Beginning around 2010, a growing number of researchers argued that the focus on statistical association, whether single-gene or polygenic, missed the deeper biology. Drug response does not arise from isolated genetic variants but from the interactions of many genes in regulatory and signaling networks. Systems Pharmacogenomics emerged as a framework that places genetic variation in the context of biological pathways, protein–protein interactions, and expression quantitative trait loci (eQTL). Instead of testing each SNP individually, systems approaches use network-propagation algorithms to prioritize variants that converge on the same functional modules, or integrate transcriptomic and proteomic data to explain how a variant alters pathway activity. For example, a systems pharmacogenomic analysis of statin response might identify not only SLCO1B1 but also a network of lipid-metabolism genes whose combined variation better predicts myopathy risk than any single locus. Systems Pharmacogenomics also revives the mechanistic ambition of earlier candidate-gene work, but with a richer tool kit: it assumes that the relevant unit of analysis is the pathway, not the gene. This framework does not replace PRS; rather, it competes for clinical adoption by offering interpretability at the cost of statistical simplicity.
Today, all four frameworks remain active, each carving out a distinct niche. Pharmacogenetics continues to guide clinical decisions for high-penetrance variants—TPMT, CYP2D6, DPYD, and others—and is embedded in drug labels. Pharmacogenomics provides the discovery engine for new variants, though its clinical use is largely indirect, feeding into PRS or systems models. Polygenic Risk Scores have gained traction for common, complex drug responses where many small effects sum to a meaningful prediction, but they face challenges in cross-ancestry transportability and regulatory acceptance. Systems Pharmacogenomics, the most recent addition, aims to deliver mechanistic explanations that can point to new drug targets or combination therapies, yet it remains largely a research tool due to the complexity of network models and the need for multi-omic data.
The four frameworks agree on a central premise: genetic variation influences drug response, and incorporating it into prescribing decisions can improve outcomes. They disagree, however, about what kind of evidence is sufficient for clinical action. Pharmacogenetics and Pharmacogenomics emphasize reproducible statistical associations; PRS accepts predictive accuracy even without mechanistic understanding; Systems Pharmacogenomics insists that a predictor should also explain biology. This tension between prediction and explanation is unlikely to be resolved soon.
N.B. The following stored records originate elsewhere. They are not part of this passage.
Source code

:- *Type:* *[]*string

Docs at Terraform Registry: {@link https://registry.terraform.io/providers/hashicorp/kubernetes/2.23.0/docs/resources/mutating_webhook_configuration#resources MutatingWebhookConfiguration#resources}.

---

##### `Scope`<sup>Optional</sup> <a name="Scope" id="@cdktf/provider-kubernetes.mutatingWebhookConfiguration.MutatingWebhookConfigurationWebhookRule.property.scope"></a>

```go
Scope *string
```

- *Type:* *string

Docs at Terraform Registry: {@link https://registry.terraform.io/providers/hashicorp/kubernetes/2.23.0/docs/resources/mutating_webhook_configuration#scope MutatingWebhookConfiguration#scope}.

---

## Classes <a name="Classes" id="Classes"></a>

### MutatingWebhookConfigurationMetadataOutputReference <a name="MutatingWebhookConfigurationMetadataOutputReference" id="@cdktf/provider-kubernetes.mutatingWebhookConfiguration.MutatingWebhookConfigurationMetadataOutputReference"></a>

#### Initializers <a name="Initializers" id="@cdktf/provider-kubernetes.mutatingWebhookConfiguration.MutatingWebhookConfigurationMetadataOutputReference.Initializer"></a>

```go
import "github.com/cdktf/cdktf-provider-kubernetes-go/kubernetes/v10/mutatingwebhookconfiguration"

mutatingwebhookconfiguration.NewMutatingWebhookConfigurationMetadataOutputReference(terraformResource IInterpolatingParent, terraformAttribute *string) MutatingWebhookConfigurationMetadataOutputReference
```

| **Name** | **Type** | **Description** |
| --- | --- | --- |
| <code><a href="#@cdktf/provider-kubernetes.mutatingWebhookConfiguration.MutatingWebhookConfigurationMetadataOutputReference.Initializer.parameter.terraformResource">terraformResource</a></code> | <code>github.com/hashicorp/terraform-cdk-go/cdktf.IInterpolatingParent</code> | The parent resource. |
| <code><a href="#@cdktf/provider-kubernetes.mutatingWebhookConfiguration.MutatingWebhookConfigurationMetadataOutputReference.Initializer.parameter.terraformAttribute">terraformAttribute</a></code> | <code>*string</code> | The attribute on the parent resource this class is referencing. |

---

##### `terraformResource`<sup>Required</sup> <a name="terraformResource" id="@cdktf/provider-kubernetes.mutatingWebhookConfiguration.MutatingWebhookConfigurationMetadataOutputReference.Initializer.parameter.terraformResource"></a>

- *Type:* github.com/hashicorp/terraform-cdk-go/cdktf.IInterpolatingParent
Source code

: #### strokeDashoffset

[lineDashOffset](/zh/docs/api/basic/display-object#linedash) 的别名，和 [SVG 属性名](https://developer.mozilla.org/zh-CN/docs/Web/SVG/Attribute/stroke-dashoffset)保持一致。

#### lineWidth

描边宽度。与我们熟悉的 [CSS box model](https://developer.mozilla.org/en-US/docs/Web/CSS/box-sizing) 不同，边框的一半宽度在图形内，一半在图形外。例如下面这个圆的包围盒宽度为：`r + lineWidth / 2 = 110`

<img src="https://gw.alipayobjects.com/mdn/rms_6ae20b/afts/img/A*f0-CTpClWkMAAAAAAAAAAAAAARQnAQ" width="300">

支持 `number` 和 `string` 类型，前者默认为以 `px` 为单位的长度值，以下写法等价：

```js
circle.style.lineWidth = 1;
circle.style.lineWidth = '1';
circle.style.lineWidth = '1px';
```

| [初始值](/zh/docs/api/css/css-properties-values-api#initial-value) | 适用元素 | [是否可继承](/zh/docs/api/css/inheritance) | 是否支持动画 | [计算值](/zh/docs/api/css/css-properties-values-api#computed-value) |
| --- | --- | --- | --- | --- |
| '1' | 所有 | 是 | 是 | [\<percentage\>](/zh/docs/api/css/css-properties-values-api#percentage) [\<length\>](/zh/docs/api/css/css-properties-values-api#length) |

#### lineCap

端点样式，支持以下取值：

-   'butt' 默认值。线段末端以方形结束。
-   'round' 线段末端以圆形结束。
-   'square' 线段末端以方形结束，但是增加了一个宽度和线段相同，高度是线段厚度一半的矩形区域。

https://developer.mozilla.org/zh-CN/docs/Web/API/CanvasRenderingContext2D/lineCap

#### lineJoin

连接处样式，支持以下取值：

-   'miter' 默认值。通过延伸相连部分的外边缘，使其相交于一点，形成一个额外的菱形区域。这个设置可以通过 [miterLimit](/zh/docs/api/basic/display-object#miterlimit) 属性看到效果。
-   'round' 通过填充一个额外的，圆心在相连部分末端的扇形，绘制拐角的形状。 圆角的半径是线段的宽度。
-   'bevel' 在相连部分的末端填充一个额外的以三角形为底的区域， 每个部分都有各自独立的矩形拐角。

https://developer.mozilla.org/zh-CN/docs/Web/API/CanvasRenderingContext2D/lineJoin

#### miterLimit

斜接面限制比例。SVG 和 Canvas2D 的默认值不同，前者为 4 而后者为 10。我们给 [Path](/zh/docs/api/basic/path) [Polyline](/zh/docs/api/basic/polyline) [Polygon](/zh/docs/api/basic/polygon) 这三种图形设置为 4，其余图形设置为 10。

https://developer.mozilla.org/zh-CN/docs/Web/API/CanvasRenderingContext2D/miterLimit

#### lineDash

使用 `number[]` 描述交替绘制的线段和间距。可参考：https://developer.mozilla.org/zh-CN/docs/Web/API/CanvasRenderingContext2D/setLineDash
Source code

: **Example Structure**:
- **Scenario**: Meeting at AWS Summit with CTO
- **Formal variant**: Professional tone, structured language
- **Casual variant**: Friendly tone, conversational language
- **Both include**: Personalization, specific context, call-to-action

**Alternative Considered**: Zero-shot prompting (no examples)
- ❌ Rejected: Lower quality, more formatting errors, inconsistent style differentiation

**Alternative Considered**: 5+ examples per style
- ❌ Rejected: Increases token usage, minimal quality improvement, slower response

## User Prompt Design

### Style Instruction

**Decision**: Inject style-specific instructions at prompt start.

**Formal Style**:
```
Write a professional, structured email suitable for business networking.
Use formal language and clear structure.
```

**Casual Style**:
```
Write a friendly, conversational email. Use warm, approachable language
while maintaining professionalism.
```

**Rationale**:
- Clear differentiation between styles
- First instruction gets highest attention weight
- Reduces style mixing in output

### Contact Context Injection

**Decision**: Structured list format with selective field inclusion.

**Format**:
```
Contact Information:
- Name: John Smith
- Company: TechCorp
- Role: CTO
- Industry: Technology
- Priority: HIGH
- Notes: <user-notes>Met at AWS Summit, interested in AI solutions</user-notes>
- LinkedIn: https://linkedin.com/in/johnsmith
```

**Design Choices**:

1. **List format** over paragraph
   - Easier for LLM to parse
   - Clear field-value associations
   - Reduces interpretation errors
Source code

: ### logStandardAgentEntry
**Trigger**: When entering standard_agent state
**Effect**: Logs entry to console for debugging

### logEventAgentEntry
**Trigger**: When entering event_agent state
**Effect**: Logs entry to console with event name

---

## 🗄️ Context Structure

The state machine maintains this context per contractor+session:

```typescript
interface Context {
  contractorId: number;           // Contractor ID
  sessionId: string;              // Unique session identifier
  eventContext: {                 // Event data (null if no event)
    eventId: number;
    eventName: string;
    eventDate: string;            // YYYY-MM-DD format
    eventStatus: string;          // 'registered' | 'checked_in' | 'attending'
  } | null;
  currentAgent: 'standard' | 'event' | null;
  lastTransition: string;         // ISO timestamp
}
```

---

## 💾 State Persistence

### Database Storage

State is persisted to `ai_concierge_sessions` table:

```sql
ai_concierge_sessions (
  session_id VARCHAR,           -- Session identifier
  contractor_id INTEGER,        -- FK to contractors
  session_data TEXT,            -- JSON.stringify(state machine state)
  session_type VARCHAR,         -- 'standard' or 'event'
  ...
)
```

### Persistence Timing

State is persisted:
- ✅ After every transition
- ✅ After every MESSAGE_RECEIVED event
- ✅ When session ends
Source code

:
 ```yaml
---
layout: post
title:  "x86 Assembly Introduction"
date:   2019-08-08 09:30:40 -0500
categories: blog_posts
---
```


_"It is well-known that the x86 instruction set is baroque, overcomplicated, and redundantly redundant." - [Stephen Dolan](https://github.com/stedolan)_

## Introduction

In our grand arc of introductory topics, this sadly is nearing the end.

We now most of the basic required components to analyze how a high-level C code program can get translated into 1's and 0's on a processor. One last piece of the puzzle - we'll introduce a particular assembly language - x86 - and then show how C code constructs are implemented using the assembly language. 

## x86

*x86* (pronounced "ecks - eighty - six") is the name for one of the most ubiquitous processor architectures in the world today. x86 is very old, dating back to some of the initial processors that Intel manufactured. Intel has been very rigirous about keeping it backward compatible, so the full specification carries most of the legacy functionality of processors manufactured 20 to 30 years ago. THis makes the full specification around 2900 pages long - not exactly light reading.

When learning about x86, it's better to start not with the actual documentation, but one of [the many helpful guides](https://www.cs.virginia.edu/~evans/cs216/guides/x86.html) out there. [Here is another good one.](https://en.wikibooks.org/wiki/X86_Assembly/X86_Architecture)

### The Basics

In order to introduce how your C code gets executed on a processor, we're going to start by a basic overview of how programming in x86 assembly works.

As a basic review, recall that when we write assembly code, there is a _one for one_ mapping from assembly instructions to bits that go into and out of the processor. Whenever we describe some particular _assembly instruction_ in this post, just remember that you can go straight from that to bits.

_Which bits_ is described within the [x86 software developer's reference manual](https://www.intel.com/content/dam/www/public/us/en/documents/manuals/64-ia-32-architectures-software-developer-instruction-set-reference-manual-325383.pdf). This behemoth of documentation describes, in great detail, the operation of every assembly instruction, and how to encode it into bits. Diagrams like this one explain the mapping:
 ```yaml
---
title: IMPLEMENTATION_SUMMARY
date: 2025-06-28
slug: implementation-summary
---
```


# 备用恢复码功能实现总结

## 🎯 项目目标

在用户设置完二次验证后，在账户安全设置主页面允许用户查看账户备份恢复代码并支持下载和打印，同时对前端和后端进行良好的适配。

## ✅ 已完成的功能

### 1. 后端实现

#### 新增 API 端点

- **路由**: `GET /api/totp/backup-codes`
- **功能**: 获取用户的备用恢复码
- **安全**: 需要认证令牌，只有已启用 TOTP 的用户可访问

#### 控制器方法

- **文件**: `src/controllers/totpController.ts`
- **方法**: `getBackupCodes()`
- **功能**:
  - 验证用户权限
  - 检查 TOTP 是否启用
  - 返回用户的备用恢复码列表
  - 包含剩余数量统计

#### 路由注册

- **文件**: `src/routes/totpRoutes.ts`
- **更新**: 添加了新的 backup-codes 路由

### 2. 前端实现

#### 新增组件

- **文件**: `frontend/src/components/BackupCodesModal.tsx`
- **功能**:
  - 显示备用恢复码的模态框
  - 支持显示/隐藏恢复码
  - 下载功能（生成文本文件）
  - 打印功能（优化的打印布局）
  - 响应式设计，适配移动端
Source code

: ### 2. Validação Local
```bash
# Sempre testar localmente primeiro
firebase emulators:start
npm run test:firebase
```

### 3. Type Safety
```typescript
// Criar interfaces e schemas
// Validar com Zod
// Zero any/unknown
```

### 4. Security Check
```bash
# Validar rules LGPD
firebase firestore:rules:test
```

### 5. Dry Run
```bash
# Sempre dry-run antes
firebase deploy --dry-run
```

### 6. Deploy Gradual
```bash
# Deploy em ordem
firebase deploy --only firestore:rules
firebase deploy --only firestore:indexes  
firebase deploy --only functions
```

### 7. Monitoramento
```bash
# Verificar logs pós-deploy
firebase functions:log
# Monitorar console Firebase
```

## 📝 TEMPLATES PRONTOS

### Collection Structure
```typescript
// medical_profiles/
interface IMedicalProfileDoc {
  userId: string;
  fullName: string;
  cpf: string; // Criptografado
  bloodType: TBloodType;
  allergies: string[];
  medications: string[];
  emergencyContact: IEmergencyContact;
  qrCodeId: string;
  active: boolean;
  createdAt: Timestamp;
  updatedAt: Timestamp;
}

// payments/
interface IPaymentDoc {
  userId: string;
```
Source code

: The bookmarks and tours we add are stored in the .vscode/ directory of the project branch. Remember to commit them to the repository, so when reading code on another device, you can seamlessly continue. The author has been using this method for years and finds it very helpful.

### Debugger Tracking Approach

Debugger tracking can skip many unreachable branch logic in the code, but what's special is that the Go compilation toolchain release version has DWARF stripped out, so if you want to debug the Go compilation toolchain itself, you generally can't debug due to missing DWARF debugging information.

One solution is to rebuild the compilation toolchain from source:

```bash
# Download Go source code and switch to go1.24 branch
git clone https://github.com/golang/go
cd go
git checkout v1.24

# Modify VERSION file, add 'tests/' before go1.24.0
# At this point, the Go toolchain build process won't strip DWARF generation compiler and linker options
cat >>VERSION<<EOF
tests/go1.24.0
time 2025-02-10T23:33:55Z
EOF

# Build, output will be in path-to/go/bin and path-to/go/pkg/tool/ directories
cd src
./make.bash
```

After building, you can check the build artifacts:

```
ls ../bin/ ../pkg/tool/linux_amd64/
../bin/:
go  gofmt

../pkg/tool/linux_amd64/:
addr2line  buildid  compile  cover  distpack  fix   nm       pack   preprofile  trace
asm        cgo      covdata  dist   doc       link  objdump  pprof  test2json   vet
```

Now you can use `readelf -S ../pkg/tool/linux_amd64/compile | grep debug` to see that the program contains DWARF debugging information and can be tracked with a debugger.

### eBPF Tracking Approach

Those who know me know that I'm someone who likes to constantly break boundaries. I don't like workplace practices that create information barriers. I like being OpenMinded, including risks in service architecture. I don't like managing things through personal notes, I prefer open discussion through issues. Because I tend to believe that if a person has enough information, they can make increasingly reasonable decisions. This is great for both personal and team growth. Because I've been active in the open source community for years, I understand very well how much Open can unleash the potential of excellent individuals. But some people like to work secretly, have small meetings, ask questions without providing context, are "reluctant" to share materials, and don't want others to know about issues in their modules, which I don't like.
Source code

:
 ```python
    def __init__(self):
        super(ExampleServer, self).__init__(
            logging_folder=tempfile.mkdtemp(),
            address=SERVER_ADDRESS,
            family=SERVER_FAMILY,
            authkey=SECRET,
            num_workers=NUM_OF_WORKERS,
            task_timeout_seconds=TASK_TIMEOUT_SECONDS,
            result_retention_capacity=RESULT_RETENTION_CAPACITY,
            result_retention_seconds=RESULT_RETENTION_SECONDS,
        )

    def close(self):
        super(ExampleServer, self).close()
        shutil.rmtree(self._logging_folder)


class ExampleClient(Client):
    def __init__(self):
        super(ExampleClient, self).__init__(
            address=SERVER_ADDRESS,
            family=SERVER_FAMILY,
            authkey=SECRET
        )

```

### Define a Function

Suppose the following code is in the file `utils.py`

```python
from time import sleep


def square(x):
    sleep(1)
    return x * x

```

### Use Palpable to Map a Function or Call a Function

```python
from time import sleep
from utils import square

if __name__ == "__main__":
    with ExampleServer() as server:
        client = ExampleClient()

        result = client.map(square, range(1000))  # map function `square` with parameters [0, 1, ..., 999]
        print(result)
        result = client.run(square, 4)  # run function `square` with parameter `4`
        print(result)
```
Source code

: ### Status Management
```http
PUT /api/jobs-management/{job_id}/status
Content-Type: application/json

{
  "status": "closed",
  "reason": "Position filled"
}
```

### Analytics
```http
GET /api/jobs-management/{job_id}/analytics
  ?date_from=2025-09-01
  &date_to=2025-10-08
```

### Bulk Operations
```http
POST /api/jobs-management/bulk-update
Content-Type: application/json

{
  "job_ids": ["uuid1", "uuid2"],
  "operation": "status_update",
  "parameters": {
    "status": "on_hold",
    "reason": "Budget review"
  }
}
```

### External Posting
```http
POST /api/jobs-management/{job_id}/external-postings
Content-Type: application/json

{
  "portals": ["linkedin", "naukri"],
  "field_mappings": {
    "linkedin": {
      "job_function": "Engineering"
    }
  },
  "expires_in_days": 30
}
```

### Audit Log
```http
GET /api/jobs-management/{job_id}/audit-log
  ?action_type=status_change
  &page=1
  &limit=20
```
In practice, many clinical pharmacogenomics programs now use a hybrid approach: they test a panel of well-validated single-gene variants (Pharmacogenetics), calculate a PRS for drugs where such scores have been validated, and consult network models for drug development rather than routine care. The history of the field is thus not a linear succession of better frameworks, but an expanding toolbox whose pieces are deployed depending on the drug, the patient, and the question being asked.